Top of GIVEN DATA
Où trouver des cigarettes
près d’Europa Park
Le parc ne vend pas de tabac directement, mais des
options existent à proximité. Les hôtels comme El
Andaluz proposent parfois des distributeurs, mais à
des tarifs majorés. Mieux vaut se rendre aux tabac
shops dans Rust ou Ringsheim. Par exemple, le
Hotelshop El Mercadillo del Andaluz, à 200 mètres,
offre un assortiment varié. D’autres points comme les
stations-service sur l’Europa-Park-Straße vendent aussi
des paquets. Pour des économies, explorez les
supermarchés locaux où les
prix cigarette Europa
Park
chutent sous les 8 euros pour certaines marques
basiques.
Bottom of GIVEN DATA
Top of GIVEN DATA
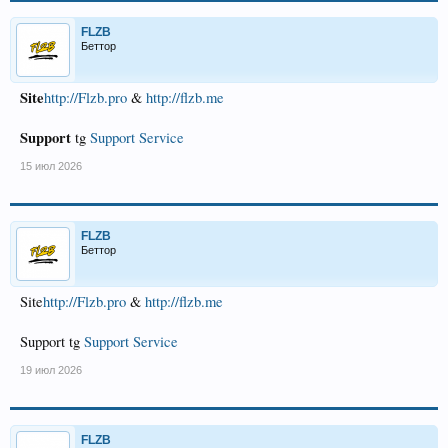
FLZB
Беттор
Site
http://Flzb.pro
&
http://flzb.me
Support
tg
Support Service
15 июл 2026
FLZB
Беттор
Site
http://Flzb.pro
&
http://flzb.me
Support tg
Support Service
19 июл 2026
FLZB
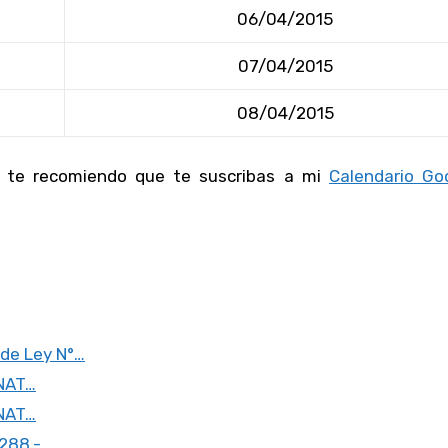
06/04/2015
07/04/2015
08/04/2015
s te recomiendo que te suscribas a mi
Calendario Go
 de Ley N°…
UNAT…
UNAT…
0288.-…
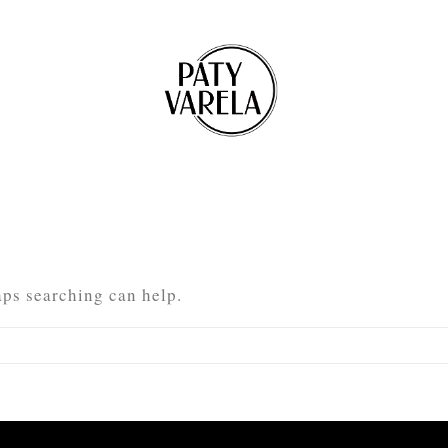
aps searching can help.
Bottom of GIVEN DATA
» YOUR GOAL:
Look through the entries above and find each line where the word "tabac" occurs; copy those lines.

» RESPONSE TO THIS TASK:
Le parc ne vend pas de tabac directement, mais des
des tarifs majorés. Mieux vaut se rendre aux tabac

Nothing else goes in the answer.